1
Un savon tout nu réfléchissait
auprès d’une mare d’eau très sale quand il décida :
« Je vais attendre et me marier avec la pluie. »
2
Un marteau tapait sur un clou qui,
après s’être enfoncé au cœur du bois, lui dit :
« C’est malin ! Tu es seul maintenant. »
3
La clé qui ouvrait et fermait la porte lui cria :
« Sans moi, tu ne serais qu’une porte battante.
– Qui dort dans le lit de ma serrure ? », grinça la porte.
4
La main prit la taille d’une bouteille d’eau minérale
qui se pavanait fièrement sur la table en pétillant.

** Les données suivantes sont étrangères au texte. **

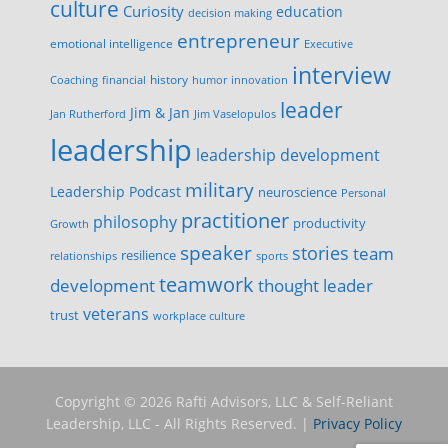
culture
Curiosity
education
decision making
entrepreneur
emotional intelligence
Executive
interview
history
innovation
Coaching
financial
humor
leader
Jim & Jan
Jan Rutherford
Jim Vaselopulos
leadership
leadership development
military
Leadership Podcast
neuroscience
Personal
practitioner
philosophy
productivity
Growth
speaker
stories
team
resilience
relationships
sports
teamwork
development
thought leader
veterans
trust
workplace culture
Copyright © 2026 Rafti Advisors, LLC & Self-Reliant
Leadership, LLC - All Rights Reserved. |
Privacy Policy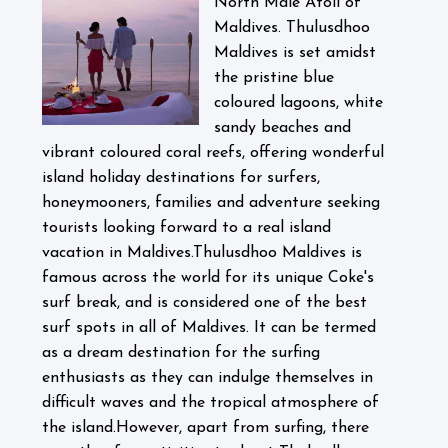
North Male Atoll of
Maldives. Thulusdhoo
Maldives is set amidst
the pristine blue
coloured lagoons, white
sandy beaches and
vibrant coloured coral reefs, offering wonderful
island holiday destinations for surfers,
honeymooners, families and adventure seeking
tourists looking forward to a real island
vacation in Maldives.
Thulusdhoo Maldives is
famous across the world for its unique Coke's
surf break, and is considered one of the best
surf spots in all of Maldives. It can be termed
as a dream destination for the surfing
enthusiasts as they can indulge themselves in
difficult waves and the tropical atmosphere of
the island.
However, apart from surfing, there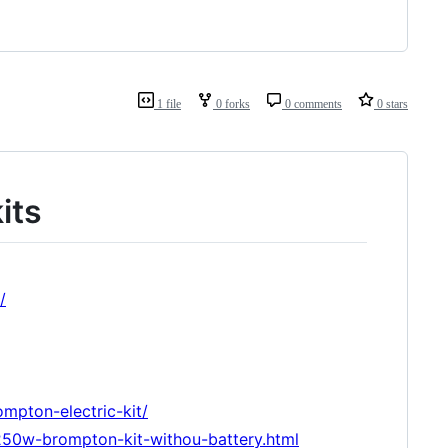
1 file
0 forks
0 comments
0 stars
its
/
mpton-electric-kit/
-250w-brompton-kit-withou-battery.html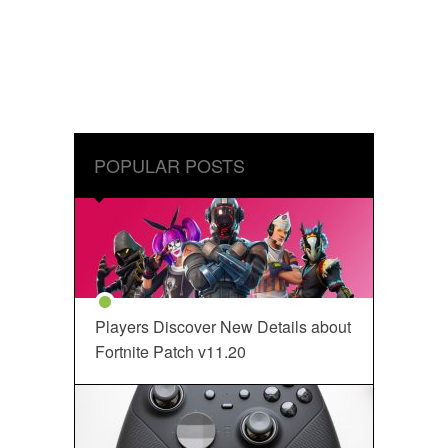
POPULAR POSTS
Players Discover New Details about
Fortnite Patch v11.20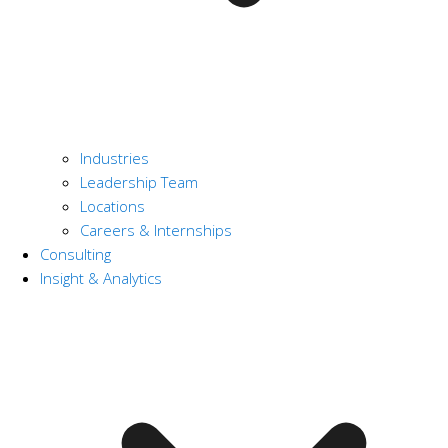
Industries
Leadership Team
Locations
Careers & Internships
Consulting
Insight & Analytics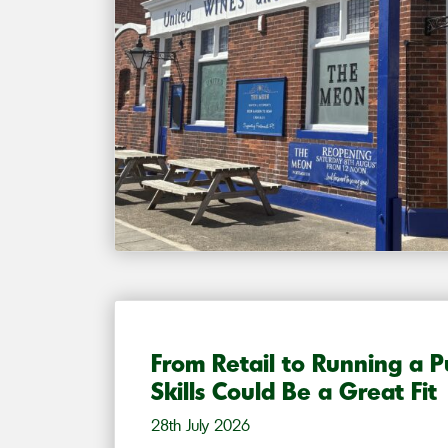
From Retail to Running a 
Skills Could Be a Great Fit
28th July 2026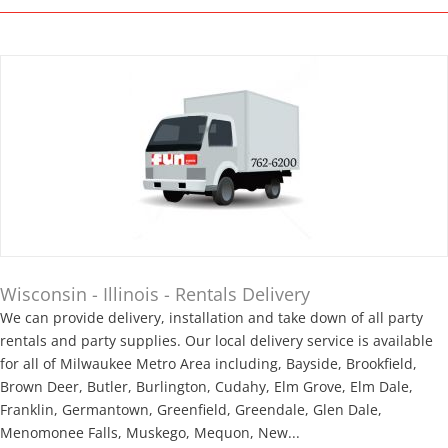
Wisconsin - Illinois - Rentals Delivery
We can provide delivery, installation and take down of all party
rentals and party supplies. Our local delivery service is available
for all of Milwaukee Metro Area including, Bayside, Brookfield,
Brown Deer, Butler, Burlington, Cudahy, Elm Grove, Elm Dale,
Franklin, Germantown, Greenfield, Greendale, Glen Dale,
Menomonee Falls, Muskego, Mequon, New...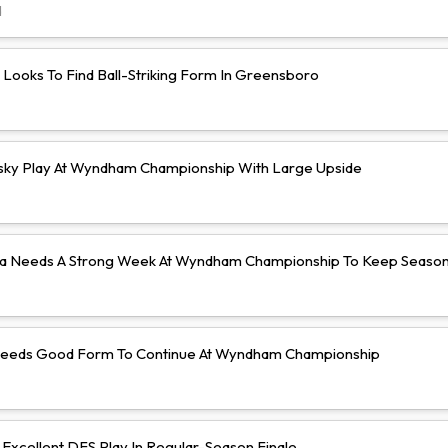
d
 Looks To Find Ball-Striking Form In Greensboro
isky Play At Wyndham Championship With Large Upside
a Needs A Strong Week At Wyndham Championship To Keep Season 
Needs Good Form To Continue At Wyndham Championship
Excellent DFS Play In Regular-Season Finale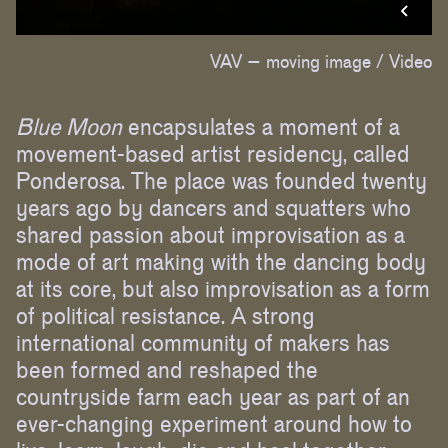
VAV – moving image /
Video
Blue Moon
encapsulates a moment of a
movement-based artist residency, called
Ponderosa. The place was founded twenty
years ago by dancers and squatters who
shared passion about improvisation as a
mode of art making with the dancing body
at its core, but also improvisation as a form
of political resistance. A strong
international community of makers has
been formed and reshaped the
countryside farm each year as part of an
ever-changing experiment around how to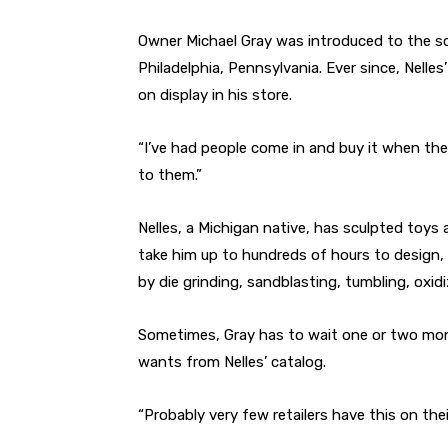
Owner Michael Gray was introduced to the sc
Philadelphia, Pennsylvania. Ever since, Nell
on display in his store.
“I’ve had people come in and buy it when they
to them.”
Nelles, a Michigan native, has sculpted toys
take him up to hundreds of hours to design,
by die grinding, sandblasting, tumbling, oxid
Sometimes, Gray has to wait one or two month
wants from Nelles’ catalog.
“Probably very few retailers have this on their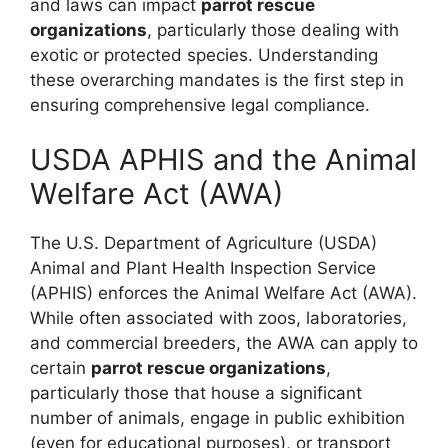
and laws can impact
parrot rescue
organizations
, particularly those dealing with
exotic or protected species. Understanding
these overarching mandates is the first step in
ensuring comprehensive legal compliance.
USDA APHIS and the Animal
Welfare Act (AWA)
The U.S. Department of Agriculture (USDA)
Animal and Plant Health Inspection Service
(APHIS) enforces the Animal Welfare Act (AWA).
While often associated with zoos, laboratories,
and commercial breeders, the AWA can apply to
certain
parrot rescue organizations
,
particularly those that house a significant
number of animals, engage in public exhibition
(even for educational purposes), or transport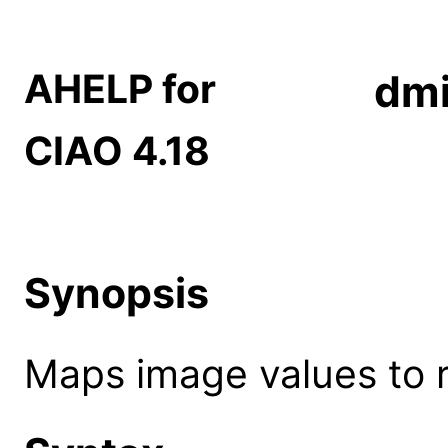
AHELP for
dm
CIAO 4.18
Synopsis
Maps image values to r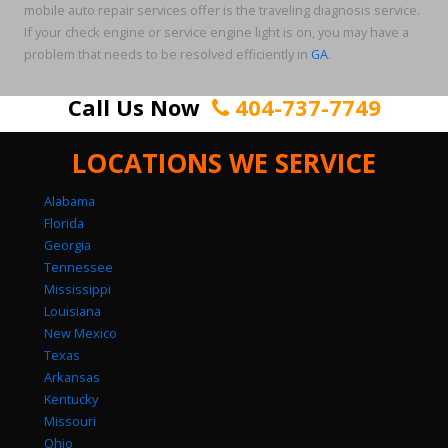
mobile auto repair services offer is the traveling diagnosis service.
If your check engine or service engine light is on, you may have a
problem that needs to be resolved efficiently in
GA
.
Call Us Now
404-737-7749
LOCATIONS WE SERVICE
Alabama
Florida
Georgia
Tennessee
Mississippi
Louisiana
New Mexico
Texas
Arkansas
Kentucky
Missouri
Ohio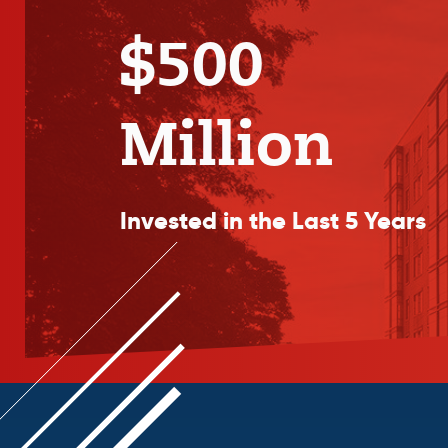
$500
Million
Invested in the Last 5 Years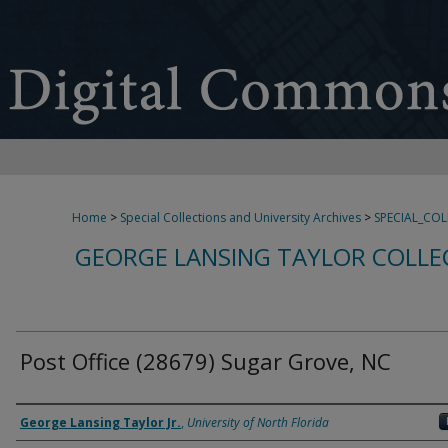
Home
>
Special Collections and University Archives
>
SPECIAL_CO
GEORGE LANSING TAYLOR COLLE
Post Office (28679) Sugar Grove, NC
Creator
George Lansing Taylor Jr.
,
University of North Florida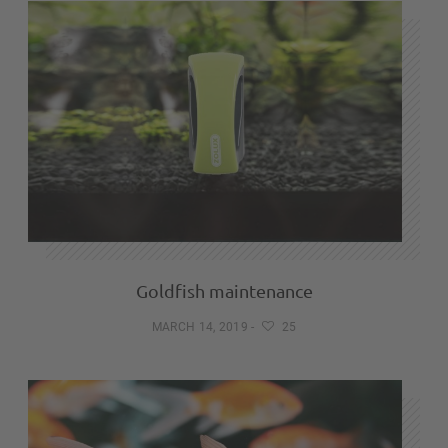
Goldfish maintenance
MARCH 14, 2019
-
25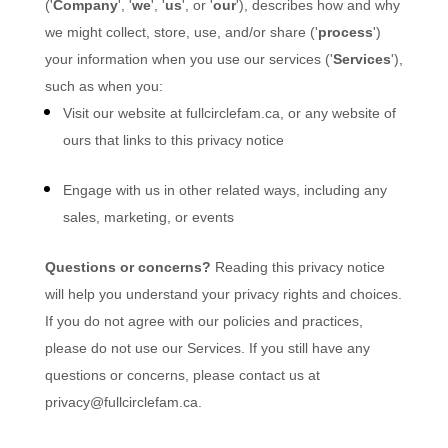
(
'
Company
', '
we
', '
us
', or '
our
'
), describes how and why
we might collect, store, use, and/or share (
'
process
'
)
your information when you use our services (
'
Services
'
),
such as when you:
Visit our website
at
fullcirclefam.ca
, or any website of
ours that links to this privacy notice
Engage with us in other related ways, including any
sales, marketing, or events
Questions or concerns?
Reading this privacy notice
will help you understand your privacy rights and choices.
If you do not agree with our policies and practices,
please do not use our Services. If you still have any
questions or concerns, please contact us at
privacy@fullcirclefam.ca
.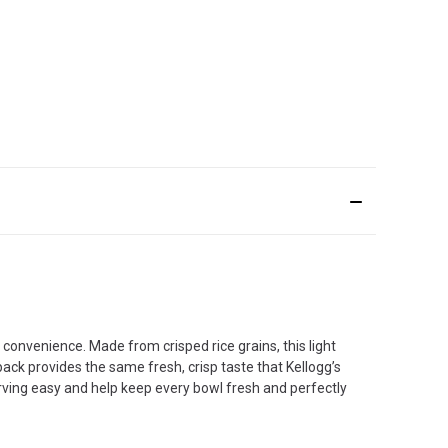
d convenience. Made from crisped rice grains, this light
ack provides the same fresh, crisp taste that Kellogg’s
erving easy and help keep every bowl fresh and perfectly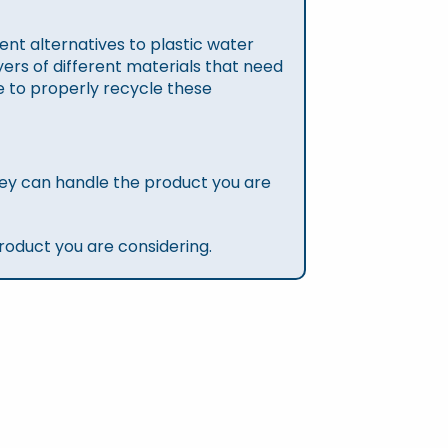
nt alternatives to plastic water
ers of different materials that need
re to properly recycle these
ey can handle the product you are
roduct you are considering.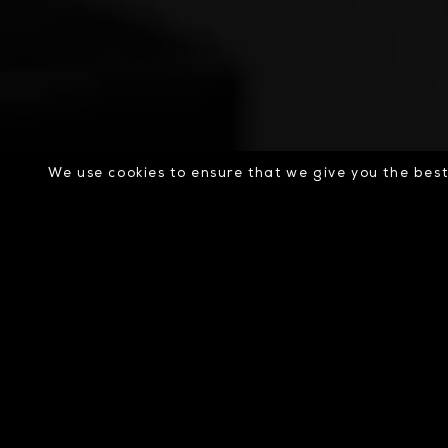
We use cookies to ensure that we give you the best 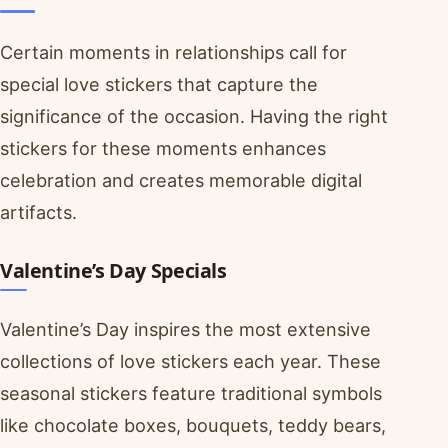
Certain moments in relationships call for
special love stickers that capture the
significance of the occasion. Having the right
stickers for these moments enhances
celebration and creates memorable digital
artifacts.
Valentine’s Day Specials
Valentine’s Day inspires the most extensive
collections of love stickers each year. These
seasonal stickers feature traditional symbols
like chocolate boxes, bouquets, teddy bears,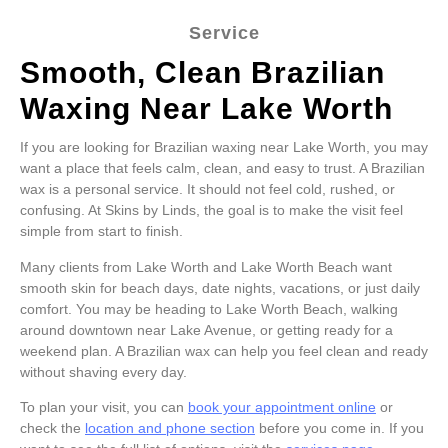
Service
Smooth, Clean Brazilian
Waxing Near Lake Worth
If you are looking for Brazilian waxing near Lake Worth, you may
want a place that feels calm, clean, and easy to trust. A Brazilian
wax is a personal service. It should not feel cold, rushed, or
confusing. At Skins by Linds, the goal is to make the visit feel
simple from start to finish.
Many clients from Lake Worth and Lake Worth Beach want
smooth skin for beach days, date nights, vacations, or just daily
comfort. You may be heading to Lake Worth Beach, walking
around downtown near Lake Avenue, or getting ready for a
weekend plan. A Brazilian wax can help you feel clean and ready
without shaving every day.
To plan your visit, you can
book your appointment online
or
check the
location and phone section
before you come in. If you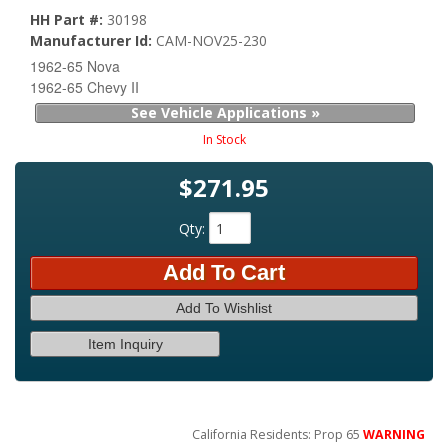
HH Part #:
30198
Manufacturer Id:
CAM-NOV25-230
1962-65 Nova
1962-65 Chevy II
See Vehicle Applications »
In Stock
$271.95
Qty
:
Add To Cart
Add To Wishlist
Item Inquiry
California Residents: Prop 65
WARNING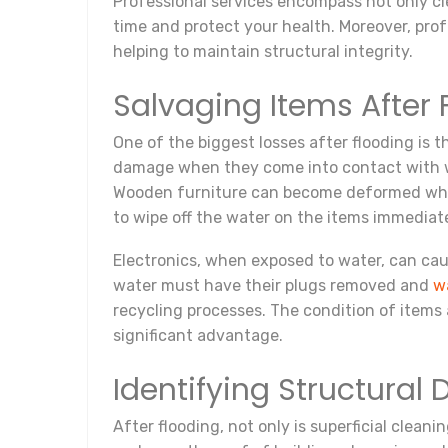
Professional services encompass not only cle
time and protect your health. Moreover, pr
helping to maintain structural integrity.
Salvaging Items After 
One of the biggest losses after flooding is t
damage when they come into contact with wat
Wooden furniture can become deformed when 
to wipe off the water on the items immediatel
Electronics, when exposed to water, can caus
water must have their plugs removed and
w
recycling processes. The condition of items
significant advantage.
Identifying Structura
After flooding, not only is superficial clean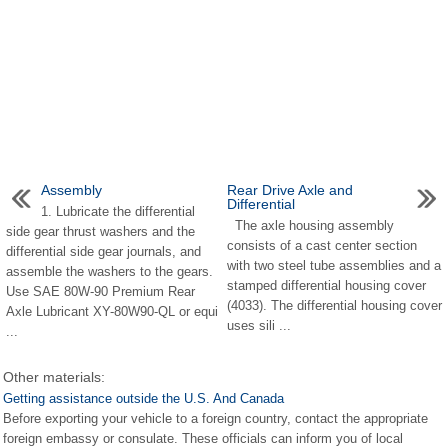
Assembly
Rear Drive Axle and
Differential
1. Lubricate the differential
The axle housing assembly
side gear thrust washers and the
consists of a cast center section
differential side gear journals, and
with two steel tube assemblies and a
assemble the washers to the gears.
stamped differential housing cover
Use SAE 80W-90 Premium Rear
(4033). The differential housing cover
Axle Lubricant XY-80W90-QL or equi
uses sili ...
...
Other materials:
Getting assistance outside the U.S. And Canada
Before exporting your vehicle to a foreign country, contact the appropriate
foreign embassy or consulate. These officials can inform you of local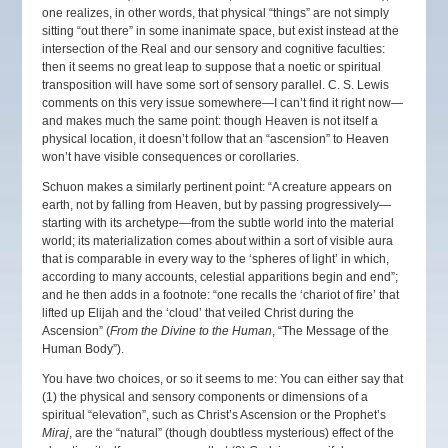
one realizes, in other words, that physical “things” are not simply
sitting “out there” in some inanimate space, but exist instead at the
intersection of the Real and our sensory and cognitive faculties:
then it seems no great leap to suppose that a noetic or spiritual
transposition will have some sort of sensory parallel. C. S. Lewis
comments on this very issue somewhere—I can’t find it right now—
and makes much the same point: though Heaven is not itself a
physical location, it doesn’t follow that an “ascension” to Heaven
won’t have visible consequences or corollaries.
Schuon makes a similarly pertinent point: “A creature appears on
earth, not by falling from Heaven, but by passing progressively—
starting with its archetype—from the subtle world into the material
world; its materialization comes about within a sort of visible aura
that is comparable in every way to the ‘spheres of light’ in which,
according to many accounts, celestial apparitions begin and end”;
and he then adds in a footnote: “one recalls the ‘chariot of fire’ that
lifted up Elijah and the ‘cloud’ that veiled Christ during the
Ascension” (
From the Divine to the Human
, “The Message of the
Human Body”).
You have two choices, or so it seems to me: You can either say that
(1) the physical and sensory components or dimensions of a
spiritual “elevation”, such as Christ’s Ascension or the Prophet’s
Miraj
, are the “natural” (though doubtless mysterious) effect of the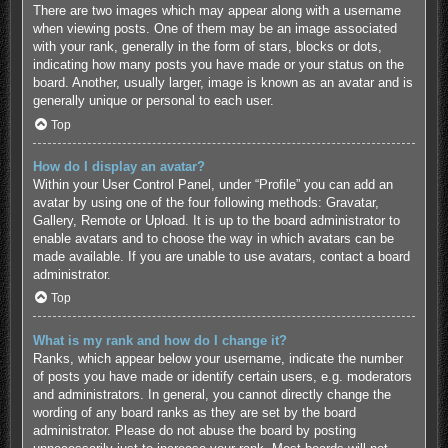
There are two images which may appear along with a username
when viewing posts. One of them may be an image associated
with your rank, generally in the form of stars, blocks or dots,
indicating how many posts you have made or your status on the
board. Another, usually larger, image is known as an avatar and is
generally unique or personal to each user.
Top
How do I display an avatar?
Within your User Control Panel, under “Profile” you can add an
avatar by using one of the four following methods: Gravatar,
Gallery, Remote or Upload. It is up to the board administrator to
enable avatars and to choose the way in which avatars can be
made available. If you are unable to use avatars, contact a board
administrator.
Top
What is my rank and how do I change it?
Ranks, which appear below your username, indicate the number
of posts you have made or identify certain users, e.g. moderators
and administrators. In general, you cannot directly change the
wording of any board ranks as they are set by the board
administrator. Please do not abuse the board by posting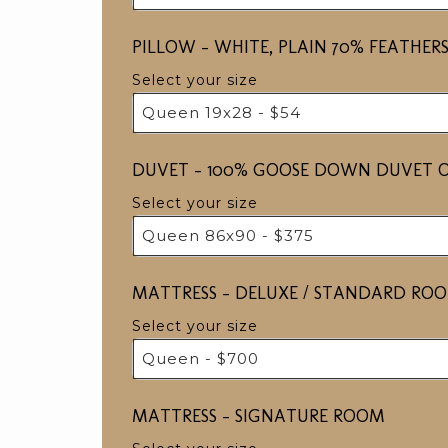
PILLOW ​​​- WHITE, PLAIN 70% FEAT
Select your size
Queen 19x28 - $54
DUVET - 100% GOOSE DOWN DUVET O
Select your size
Queen 86x90 - $375
MATTRESS - DELUXE / STANDARD RO
Select your size
Queen - $700
MATTRESS - SIGNATURE ROOM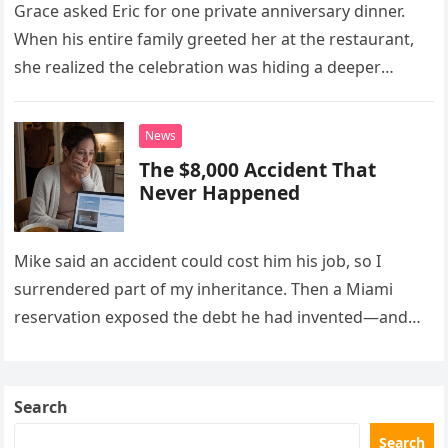
Grace asked Eric for one private anniversary dinner.
When his entire family greeted her at the restaurant,
she realized the celebration was hiding a deeper
problem in their marriage.
News
The $8,000 Accident That
Never Happened
Mike said an accident could cost him his job, so I
surrendered part of my inheritance. Then a Miami
reservation exposed the debt he had invented—and
the neighbor involved in his plan.
Search
Search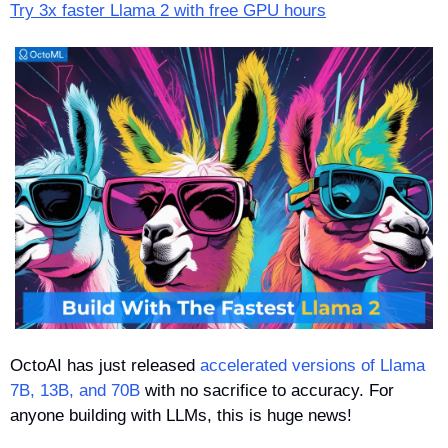
Try 3x faster Llama 2 with free GPU hours
OctoAI has just released 
accelerated versions of Llama 
7B, 13B, and 70B
 with no sacrifice to accuracy. For 
anyone building with LLMs, this is huge news!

Deux lèvres la vidèrent d’un trait.
5
Les chaises se plaignaient de ne recevoir que des culs.
« Soyez heureuses, leur dit la cuvette des toilettes,
vos invités ne se déculottent pas. »
6
Le ciel noir de la nuit jalousait le ciel bleu du jour
qui lui dit : « Tu sais, je suis quelquefois couvert de nuages,
mais jamais je ne peux arborer les étoiles comme toi. »
7
La vie se plaignait de sa dureté à la mort.
« Que dois-je dire, moi, qui n’ai ni repos ni vacances ? »,
répondit la deuxième.
8
« Tu prends des risques en traversant la piste »,
dit le vélo à l’escargot.
« Vivre est dangereux », répondit l’autre.
9
Évier et lavabo constataient que sans eau,
ils n’étaient rien.
« Et pas grand-chose sans moi », dit le robinet
10
« Tu es bruyant et encombrant »,
dit le balai à l’aspirateur.
« Je suis moderne », répondit ce dernier.
11
La vie est courte maugréait le vieillard.
« Encore faut-il pouvoir naître »,
dit l’œuf dans son coquetier.
12
« Je suis ton âme »,
dit le papillon séducteur à la fleur.
« Une âme libertine », répondit la fleur.
13
La pluie et le soleil débattaient de leurs bienfaits
pour les êtres vivants.
« Oui, mais sans la terre, hein ?... », dit la terre.
14
Deux pieds philosophaient en marchant :
« Tous les chemins mènent quelque part...
– Pourquoi y aller ? », murmurèrent les souliers.